Card brands are preparing to work with stablecoins and prevent this type of token from pushing them out of the market.
A territorial war is forming in the vast world of digital payments — and traditional companies are suddenly on the defensive.
Tech companies and cryptocurrency startups are invading territory long dominated by Visa and Mastercard, driven by a new type of currency — stablecoins — and an argument that merchants cannot ignore: lower fees, faster settlement, and a way to completely bypass the two giants of the industry.
It’s a technological and financial threat. Digital tokens, which are typically pegged to the dollar, allow consumers to pay merchants directly from their cryptocurrency wallets — without routing payments through a bank or card network. Just last year, companies in the United States paid about $187 billion in fees for card transactions, mostly through Visa and Mastercard systems. Stablecoins promise to make this cost much lower, or even eliminate it.
“It’s clear that, ultimately, this entire space could be a threat to traditional financial providers,” said Christian Catalini, founder of the MIT Cryptoeconomics Lab. “But credit card networks are not sitting idly by. Card networks will strive to work with many stablecoins to maintain their central role.”
This pressure is leading Visa and Mastercard to self-identify — not as outdated toll collectors — but as the backbone of all types of digital transactions, including those originally designed to avoid them. With American President Donald Trump ready to sign legislation creating formal federal oversight for stablecoin issuers, companies are offering cryptocurrency-linked cards and developing services for banks testing digital dollars.

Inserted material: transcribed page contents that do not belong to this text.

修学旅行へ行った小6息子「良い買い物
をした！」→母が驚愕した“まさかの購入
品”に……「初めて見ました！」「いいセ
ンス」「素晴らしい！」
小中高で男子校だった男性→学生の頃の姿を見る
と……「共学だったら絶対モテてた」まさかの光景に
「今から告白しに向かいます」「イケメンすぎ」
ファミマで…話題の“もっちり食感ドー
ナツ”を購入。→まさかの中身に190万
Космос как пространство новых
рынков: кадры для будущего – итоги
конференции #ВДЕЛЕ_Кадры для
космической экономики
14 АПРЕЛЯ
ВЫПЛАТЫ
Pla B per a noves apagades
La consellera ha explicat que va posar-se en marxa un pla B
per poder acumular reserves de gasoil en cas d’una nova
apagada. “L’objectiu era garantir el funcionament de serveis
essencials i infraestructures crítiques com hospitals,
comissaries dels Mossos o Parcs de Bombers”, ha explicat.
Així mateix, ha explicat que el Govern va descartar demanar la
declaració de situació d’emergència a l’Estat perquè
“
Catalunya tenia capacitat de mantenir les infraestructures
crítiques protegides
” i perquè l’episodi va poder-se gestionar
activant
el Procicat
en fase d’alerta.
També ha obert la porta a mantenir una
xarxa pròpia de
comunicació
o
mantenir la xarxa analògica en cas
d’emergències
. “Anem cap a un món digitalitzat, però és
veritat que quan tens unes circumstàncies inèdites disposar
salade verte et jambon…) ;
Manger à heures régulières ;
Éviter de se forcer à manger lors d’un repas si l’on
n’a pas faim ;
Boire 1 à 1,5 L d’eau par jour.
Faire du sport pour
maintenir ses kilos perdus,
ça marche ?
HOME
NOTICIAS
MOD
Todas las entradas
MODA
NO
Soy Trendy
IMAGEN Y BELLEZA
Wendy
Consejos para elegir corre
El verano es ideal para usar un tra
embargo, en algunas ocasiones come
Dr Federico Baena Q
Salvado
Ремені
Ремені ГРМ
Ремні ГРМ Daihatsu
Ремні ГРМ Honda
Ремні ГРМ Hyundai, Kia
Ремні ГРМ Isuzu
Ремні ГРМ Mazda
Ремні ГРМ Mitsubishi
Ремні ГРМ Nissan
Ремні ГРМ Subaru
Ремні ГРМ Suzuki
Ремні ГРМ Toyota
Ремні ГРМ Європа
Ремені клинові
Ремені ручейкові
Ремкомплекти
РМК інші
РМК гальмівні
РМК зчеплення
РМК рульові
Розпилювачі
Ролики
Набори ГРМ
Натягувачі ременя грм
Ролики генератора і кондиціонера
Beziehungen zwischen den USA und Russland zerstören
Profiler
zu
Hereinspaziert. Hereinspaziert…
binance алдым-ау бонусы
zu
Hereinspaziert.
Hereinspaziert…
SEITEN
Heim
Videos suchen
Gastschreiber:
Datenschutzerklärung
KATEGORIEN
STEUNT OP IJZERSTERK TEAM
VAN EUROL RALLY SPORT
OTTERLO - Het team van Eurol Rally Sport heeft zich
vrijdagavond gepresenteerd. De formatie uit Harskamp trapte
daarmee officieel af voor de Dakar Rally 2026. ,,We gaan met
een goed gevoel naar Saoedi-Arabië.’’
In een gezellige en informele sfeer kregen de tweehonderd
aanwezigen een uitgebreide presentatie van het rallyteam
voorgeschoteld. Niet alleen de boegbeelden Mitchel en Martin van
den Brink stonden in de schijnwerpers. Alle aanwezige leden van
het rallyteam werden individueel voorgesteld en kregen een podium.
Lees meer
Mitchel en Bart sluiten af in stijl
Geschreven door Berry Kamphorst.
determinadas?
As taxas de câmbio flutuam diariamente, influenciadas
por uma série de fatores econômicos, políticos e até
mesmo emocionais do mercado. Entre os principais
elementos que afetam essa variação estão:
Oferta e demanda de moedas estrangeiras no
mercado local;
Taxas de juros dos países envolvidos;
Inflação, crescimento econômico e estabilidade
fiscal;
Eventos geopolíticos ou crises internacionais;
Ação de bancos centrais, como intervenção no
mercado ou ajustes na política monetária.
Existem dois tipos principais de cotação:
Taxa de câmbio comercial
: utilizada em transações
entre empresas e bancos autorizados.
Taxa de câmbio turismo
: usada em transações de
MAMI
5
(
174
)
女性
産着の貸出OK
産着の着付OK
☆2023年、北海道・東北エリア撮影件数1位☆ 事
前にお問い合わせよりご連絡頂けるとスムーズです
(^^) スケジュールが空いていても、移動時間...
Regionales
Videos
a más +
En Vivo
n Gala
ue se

Their influence continues in both directions. Visa and Mastercard have a long history of neutralizing competitive threats by absorbing them into their own networks, often in ways designed to preserve pricing power. By getting closer to stablecoins, this could prove just the latest feat of co-optation by the giants, with the stablecoin market valued today at $253 billion — and on track to reach $2 trillion in the coming years, according to U.S. Treasury Secretary Scott Bessent.
The fact that stablecoins are part of the narrative of financial disruption marks a rare break from the cryptocurrency industry’s reputation for speculation and gambling. In this sense, stablecoins offer something radical: a tool that can actually make financial systems work better, which finally guarantees the cryptocurrency community a socially useful function.
This push is starting to reshape corporate behavior. Large retailers like Walmart are considering stablecoin pilots, and earlier this month, banking technology provider Fiserv launched its own fiat-backed token to help smaller financial institutions keep pace with payment innovation.
Still, replacing card networks will not be easy, especially in the U.S., where consumers are accustomed to rewards programs, fraud protection, and access to credit — benefits that are hard to replace. Stablecoins offer limited advantages at the point of purchase, and for many, cryptocurrencies remain unknown or viewed with suspicion.
Even so, advocates of digital technology are advancing. Shopify recently partnered with Stripe and Coinbase to allow merchants to accept USDC, a dollar-pegged stablecoin from Circle. Behind the scenes, payment can occur without passing through any card network. Instead, it is processed entirely on a blockchain protocol, allowing merchants to accept USDC directly into their own cryptocurrency wallets or convert it instantly to local currency, credited to their bank account.